(Prompt) Copy all lines containing the string "Pelar" from the records below.

(Data supplied)
· · ·
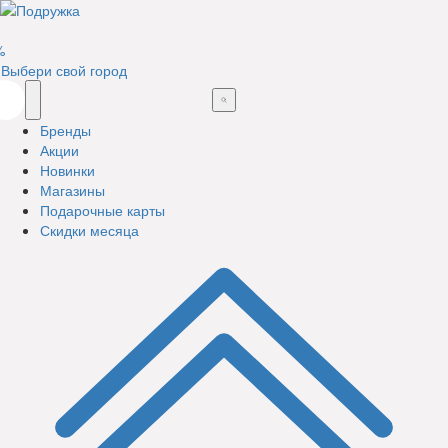
%
Выбери свой город
Бренды
Акции
Новинки
Магазины
Подарочные карты
Скидки месяца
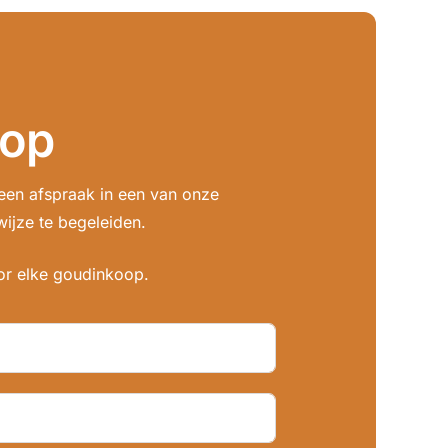
 op
en afspraak in een van onze
wijze te begeleiden.
or elke goudinkoop.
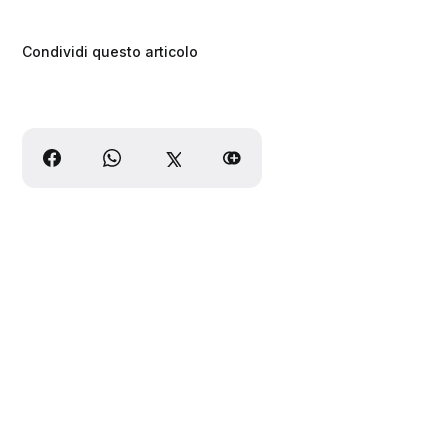
Condividi questo articolo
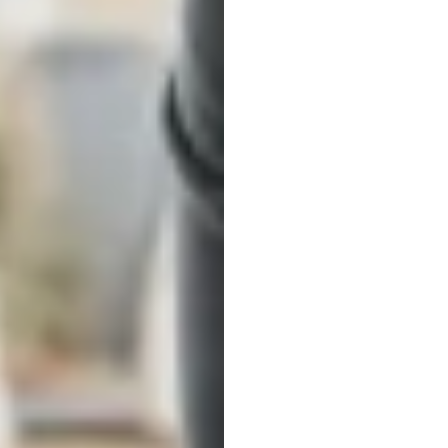
ब्रेन-कंप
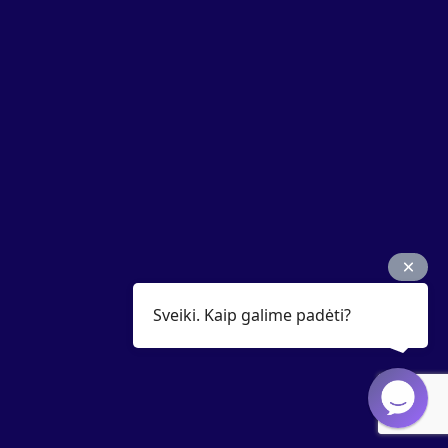
Sveiki. Kaip galime padėti?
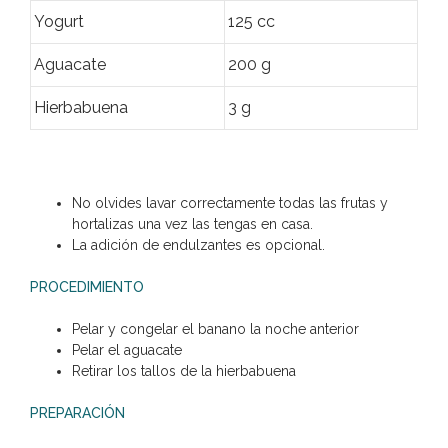
Yogurt
125 cc
Aguacate
200 g
Hierbabuena
3 g
No olvides lavar correctamente todas las frutas y
hortalizas una vez las tengas en casa.
La adición de endulzantes es opcional.
PROCEDIMIENTO
Pelar y congelar el banano la noche anterior
Pelar el aguacate
Retirar los tallos de la hierbabuena
PREPARACIÓN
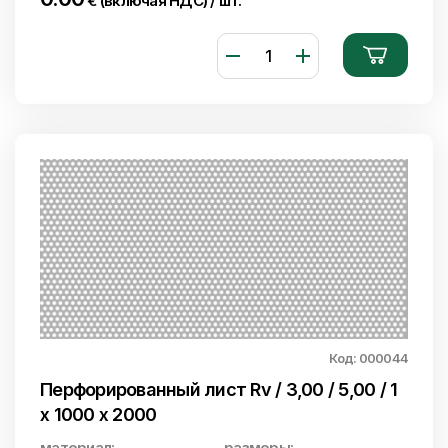
€ (включая НДС) / шт.
Код: 000044
Перфорированный лист Rv / 3,00 / 5,00 / 1
x 1000 x 2000
материал:
размеры:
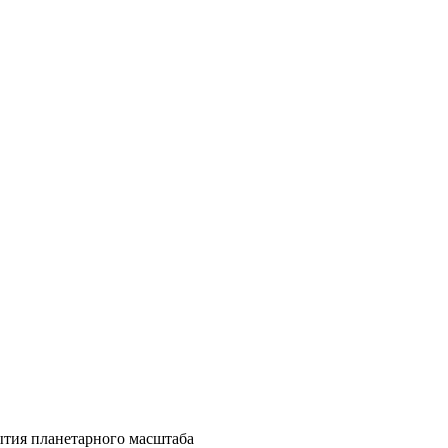
ытия планетарного масштаба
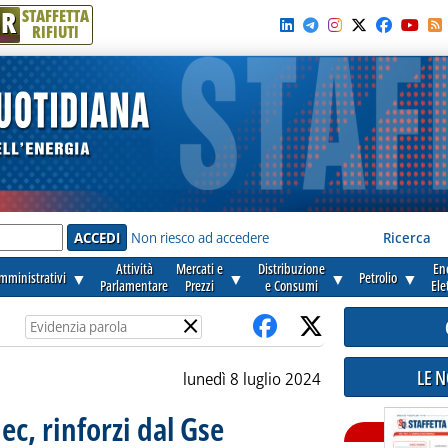
R
STAFFETTA
RIFIUTI
e'
Non riesco ad accedere
Ricerca
Attività
Mercati e
Distribuzione
En
amministrativi
▼
▼
▼
Petrolio
▼
Parlamentare
Prezzi
e Consumi
Ele
×
LE 
lunedì 8 luglio 2024
c, rinforzi dal Gse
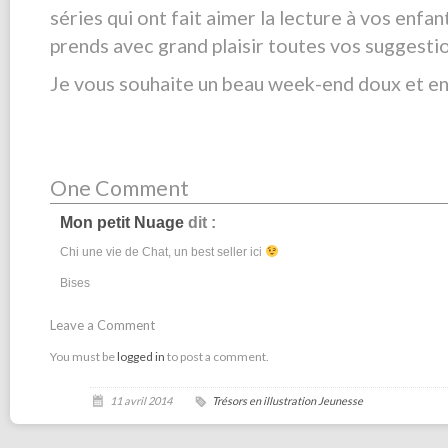
séries qui ont fait aimer la lecture à vos enfant
prends avec grand plaisir toutes vos suggesti
Je vous souhaite un beau week-end doux et ens
One Comment
Mon petit Nuage
dit :
Chi une vie de Chat, un best seller ici
Bises
Leave a Comment
You must be
logged in
to post a comment.
11 avril 2014
Trésors en illustration Jeunesse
· · ·
(Worked solution)
Pelar y congelar el banano la noche anterior
Pelar el aguacate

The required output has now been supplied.